1915 wurden in Neubrandenburg zwei weitere Lazarette, eines im Großherzoglichen Palais und das andere in der Auktionshalle des Landwirtschaftlichen Vereins eingerichtet. Man wollte vorausschauend vorbereitet sein für Verwundetentransporte, die hier zwischenzeitlich Halt machten. Von der Ostfront brachten Militärzüge die Verwundeten über Stettin, Pasewalk, Neubrandenburg, Güstrow, Schwerin bis nach Hamburg zu den jeweils vorgesehenen heimatlichen Lazaretten.
Häufig war die Sanitätskolonne zum Bahnhofsdienst im Einsatz verpflichtet, an ihrer Seite freiwillige Helferinnen, die die Soldaten in den Militärzügen mit Erfrischungen versorgten. „So fahren wir im Spätherbst 1915 in doppeltem Sinne auf höheren Befehl gen Osten.

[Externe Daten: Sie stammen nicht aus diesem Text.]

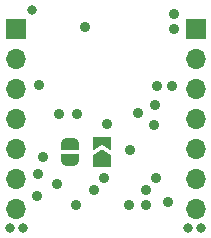
<source format=gbr>
%TF.GenerationSoftware,KiCad,Pcbnew,7.0.9*%
%TF.CreationDate,2024-02-17T11:22:31-05:00*%
%TF.ProjectId,uSD Card with Power Switch - for Xiao or QT Py,75534420-4361-4726-9420-776974682050,V1*%
%TF.SameCoordinates,Original*%
%TF.FileFunction,Soldermask,Bot*%
%TF.FilePolarity,Negative*%
%FSLAX46Y46*%
G04 Gerber Fmt 4.6, Leading zero omitted, Abs format (unit mm)*
G04 Created by KiCad (PCBNEW 7.0.9) date 2024-02-17 11:22:31*
%MOMM*%
%LPD*%
G01*
G04 APERTURE LIST*
G04 Aperture macros list*
%AMFreePoly0*
4,1,19,0.500000,-0.750000,0.000000,-0.750000,0.000000,-0.744911,-0.071157,-0.744911,-0.207708,-0.704816,-0.327430,-0.627875,-0.420627,-0.520320,-0.479746,-0.390866,-0.500000,-0.250000,-0.500000,0.250000,-0.479746,0.390866,-0.420627,0.520320,-0.327430,0.627875,-0.207708,0.704816,-0.071157,0.744911,0.000000,0.744911,0.000000,0.750000,0.500000,0.750000,0.500000,-0.750000,0.500000,-0.750000,
$1*%
%AMFreePoly1*
4,1,19,0.000000,0.744911,0.071157,0.744911,0.207708,0.704816,0.327430,0.627875,0.420627,0.520320,0.479746,0.390866,0.500000,0.250000,0.500000,-0.250000,0.479746,-0.390866,0.420627,-0.520320,0.327430,-0.627875,0.207708,-0.704816,0.071157,-0.744911,0.000000,-0.744911,0.000000,-0.750000,-0.500000,-0.750000,-0.500000,0.750000,0.000000,0.750000,0.000000,0.744911,0.000000,0.744911,
$1*%
%AMFreePoly2*
4,1,6,1.000000,0.000000,0.500000,-0.750000,-0.500000,-0.750000,-0.500000,0.750000,0.500000,0.750000,1.000000,0.000000,1.000000,0.000000,$1*%
%AMFreePoly3*
4,1,6,0.500000,-0.750000,-0.650000,-0.750000,-0.150000,0.000000,-0.650000,0.750000,0.500000,0.750000,0.500000,-0.750000,0.500000,-0.750000,$1*%
G04 Aperture macros list end*
%ADD10R,1.700000X1.700000*%
%ADD11O,1.700000X1.700000*%
%ADD12FreePoly0,90.000000*%
%ADD13FreePoly1,90.000000*%
%ADD14FreePoly2,90.000000*%
%ADD15FreePoly3,90.000000*%
%ADD16C,0.800000*%
%ADD17C,0.900000*%
G04 APERTURE END LIST*
D10*
%TO.C,J2*%
X151300000Y-71380000D03*
D11*
X151300000Y-73920000D03*
X151300000Y-76460000D03*
X151300000Y-79000000D03*
X151300000Y-81540000D03*
X151300000Y-84080000D03*
X151300000Y-86620000D03*
%TD*%
D10*
%TO.C,J1*%
X166540000Y-71380000D03*
D11*
X166540000Y-73920000D03*
X166540000Y-76460000D03*
X166540000Y-79000000D03*
X166540000Y-81540000D03*
X166540000Y-84080000D03*
X166540000Y-86620000D03*
%TD*%
D12*
%TO.C,JP1*%
X155900000Y-82450000D03*
D13*
X155900000Y-81150000D03*
%TD*%
D14*
%TO.C,JP2*%
X158600000Y-82525000D03*
D15*
X158600000Y-81075000D03*
%TD*%
D16*
X167000000Y-88200000D03*
D17*
X153300000Y-76100000D03*
X157200000Y-71200000D03*
X156420525Y-86279475D03*
X153200000Y-83700000D03*
X163100000Y-77800000D03*
D16*
X152700000Y-69800000D03*
D17*
X161000000Y-81600000D03*
X161700000Y-78500000D03*
X164500000Y-76200000D03*
X162300000Y-86300000D03*
X156500000Y-78600000D03*
X163000000Y-79500000D03*
X164700000Y-71400000D03*
X153100000Y-85500000D03*
D16*
X150800000Y-88200000D03*
D17*
X164700000Y-70100000D03*
X155000000Y-78600000D03*
X154800000Y-84500000D03*
D16*
X165900000Y-88200000D03*
X151900000Y-88200000D03*
D17*
X163300000Y-76200000D03*
X153600000Y-82200000D03*
X164200000Y-86000000D03*
X163200000Y-84000000D03*
X158800000Y-84000000D03*
X162300000Y-85000000D03*
X157900000Y-85000000D03*
X160900000Y-86300000D03*
X159000000Y-79400000D03*
M02*

</source>
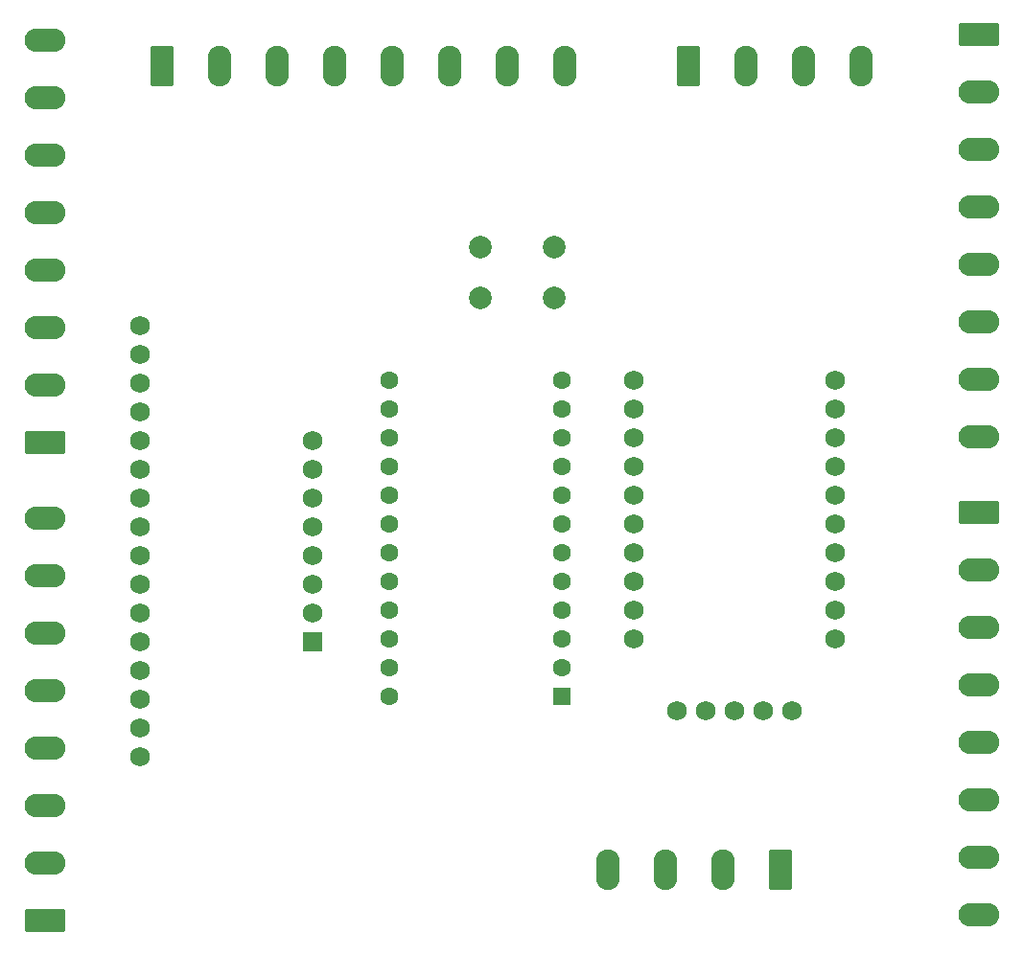
<source format=gbr>
%TF.GenerationSoftware,KiCad,Pcbnew,9.0.6*%
%TF.CreationDate,2026-02-03T15:32:43-08:00*%
%TF.ProjectId,FlightSimIOBoard,466c6967-6874-4536-996d-494f426f6172,rev?*%
%TF.SameCoordinates,Original*%
%TF.FileFunction,Soldermask,Bot*%
%TF.FilePolarity,Negative*%
%FSLAX46Y46*%
G04 Gerber Fmt 4.6, Leading zero omitted, Abs format (unit mm)*
G04 Created by KiCad (PCBNEW 9.0.6) date 2026-02-03 15:32:43*
%MOMM*%
%LPD*%
G01*
G04 APERTURE LIST*
G04 Aperture macros list*
%AMRoundRect*
0 Rectangle with rounded corners*
0 $1 Rounding radius*
0 $2 $3 $4 $5 $6 $7 $8 $9 X,Y pos of 4 corners*
0 Add a 4 corners polygon primitive as box body*
4,1,4,$2,$3,$4,$5,$6,$7,$8,$9,$2,$3,0*
0 Add four circle primitives for the rounded corners*
1,1,$1+$1,$2,$3*
1,1,$1+$1,$4,$5*
1,1,$1+$1,$6,$7*
1,1,$1+$1,$8,$9*
0 Add four rect primitives between the rounded corners*
20,1,$1+$1,$2,$3,$4,$5,0*
20,1,$1+$1,$4,$5,$6,$7,0*
20,1,$1+$1,$6,$7,$8,$9,0*
20,1,$1+$1,$8,$9,$2,$3,0*%
G04 Aperture macros list end*
%ADD10C,1.734000*%
%ADD11RoundRect,0.249999X-1.550001X0.790001X-1.550001X-0.790001X1.550001X-0.790001X1.550001X0.790001X0*%
%ADD12O,3.600000X2.080000*%
%ADD13RoundRect,0.102000X-0.765000X-0.765000X0.765000X-0.765000X0.765000X0.765000X-0.765000X0.765000X0*%
%ADD14RoundRect,0.249999X1.550001X-0.790001X1.550001X0.790001X-1.550001X0.790001X-1.550001X-0.790001X0*%
%ADD15R,1.600000X1.600000*%
%ADD16C,1.600000*%
%ADD17RoundRect,0.249999X-0.790001X-1.550001X0.790001X-1.550001X0.790001X1.550001X-0.790001X1.550001X0*%
%ADD18O,2.080000X3.600000*%
%ADD19C,2.000000*%
%ADD20RoundRect,0.249999X0.790001X1.550001X-0.790001X1.550001X-0.790001X-1.550001X0.790001X-1.550001X0*%
G04 APERTURE END LIST*
D10*
%TO.C,U3*%
X137530000Y-109650000D03*
X141340000Y-116000000D03*
X155310000Y-109650000D03*
X151500000Y-116000000D03*
X155310000Y-104570000D03*
X155310000Y-102030000D03*
X155310000Y-99490000D03*
X155310000Y-96950000D03*
X155310000Y-94410000D03*
X155310000Y-91870000D03*
X155310000Y-89330000D03*
X155310000Y-86790000D03*
X137530000Y-86790000D03*
X137530000Y-89330000D03*
X137530000Y-91870000D03*
X137530000Y-94410000D03*
X137530000Y-96950000D03*
X137530000Y-99490000D03*
X137530000Y-102030000D03*
X137530000Y-104570000D03*
X148960000Y-116000000D03*
X146420000Y-116000000D03*
X143880000Y-116000000D03*
X137530000Y-107110000D03*
X155310000Y-107110000D03*
%TD*%
D11*
%TO.C,J6*%
X168000000Y-98420000D03*
D12*
X168000000Y-103500000D03*
X168000000Y-108580000D03*
X168000000Y-113660000D03*
X168000000Y-118740000D03*
X168000000Y-123820000D03*
X168000000Y-128900000D03*
X168000000Y-133980000D03*
%TD*%
D10*
%TO.C,U2*%
X93880000Y-120050000D03*
X93880000Y-117510000D03*
X93880000Y-114970000D03*
X93880000Y-112430000D03*
X93880000Y-109890000D03*
X93880000Y-107350000D03*
X93880000Y-104810000D03*
X93880000Y-102270000D03*
X93880000Y-99730000D03*
X93880000Y-97190000D03*
X93880000Y-94650000D03*
X93880000Y-92110000D03*
X93880000Y-89570000D03*
X93880000Y-87030000D03*
X93880000Y-84490000D03*
X93880000Y-81950000D03*
D13*
X109120000Y-109890000D03*
D10*
X109120000Y-107350000D03*
X109120000Y-104810000D03*
X109120000Y-102270000D03*
X109120000Y-99730000D03*
X109120000Y-97190000D03*
X109120000Y-94650000D03*
X109120000Y-92110000D03*
%TD*%
D14*
%TO.C,J2*%
X85500000Y-92240000D03*
D12*
X85500000Y-87160000D03*
X85500000Y-82080000D03*
X85500000Y-77000000D03*
X85500000Y-71920000D03*
X85500000Y-66840000D03*
X85500000Y-61760000D03*
X85500000Y-56680000D03*
%TD*%
D11*
%TO.C,J5*%
X168000000Y-56180000D03*
D12*
X168000000Y-61260000D03*
X168000000Y-66340000D03*
X168000000Y-71420000D03*
X168000000Y-76500000D03*
X168000000Y-81580000D03*
X168000000Y-86660000D03*
X168000000Y-91740000D03*
%TD*%
D15*
%TO.C,U1*%
X131120000Y-114700000D03*
D16*
X131120000Y-112160000D03*
X131120000Y-109620000D03*
X131120000Y-107080000D03*
X131120000Y-104540000D03*
X131120000Y-102000000D03*
X131120000Y-99460000D03*
X131120000Y-96920000D03*
X131120000Y-94380000D03*
X131120000Y-91840000D03*
X131120000Y-89300000D03*
X131120000Y-86760000D03*
X115880000Y-86760000D03*
X115880000Y-89300000D03*
X115880000Y-91840000D03*
X115880000Y-94380000D03*
X115880000Y-96920000D03*
X115880000Y-99460000D03*
X115880000Y-102000000D03*
X115880000Y-104540000D03*
X115880000Y-107080000D03*
X115880000Y-109620000D03*
X115880000Y-112160000D03*
X115880000Y-114700000D03*
%TD*%
D17*
%TO.C,J4*%
X142340000Y-59000000D03*
D18*
X147420000Y-59000000D03*
X152500000Y-59000000D03*
X157580000Y-59000000D03*
%TD*%
D17*
%TO.C,J3*%
X95840000Y-59000000D03*
D18*
X100920000Y-59000000D03*
X106000000Y-59000000D03*
X111080000Y-59000000D03*
X116160000Y-59000000D03*
X121240000Y-59000000D03*
X126320000Y-59000000D03*
X131400000Y-59000000D03*
%TD*%
D19*
%TO.C,RESET_SW*%
X124000000Y-75000000D03*
X130500000Y-75000000D03*
X124000000Y-79500000D03*
X130500000Y-79500000D03*
%TD*%
D14*
%TO.C,J1*%
X85500000Y-134500000D03*
D12*
X85500000Y-129420000D03*
X85500000Y-124340000D03*
X85500000Y-119260000D03*
X85500000Y-114180000D03*
X85500000Y-109100000D03*
X85500000Y-104020000D03*
X85500000Y-98940000D03*
%TD*%
D20*
%TO.C,J8*%
X150500000Y-130000000D03*
D18*
X145420000Y-130000000D03*
X140340000Y-130000000D03*
X135260000Y-130000000D03*
%TD*%
M02*

</source>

In Teterow, Malchin, Stavenhagen, Neubrandenburg, sogar auf kleineren Haltestellen werden viele Liebesgaben gereicht, namentlich Butterbrote, Kaffee und Zigarren, eine besonders wertvolle Gabe in Neubrandenburg: Stroh als Ersatz für die fehlende Heizung … Das erste Abendbrot erhalten wir in Neubrandenburg, noch halb satt von den vielen Liebesbutterbröten. Trotzdem hat mancher über kalte Füße zu klagen, denn die Nacht wird kalt.“
Die Vorschriften für die freiwillige Pflege- und medizinische Betreuung für durchgehende Soldatenzüge wurden im Verlauf des Krieges streng überwacht.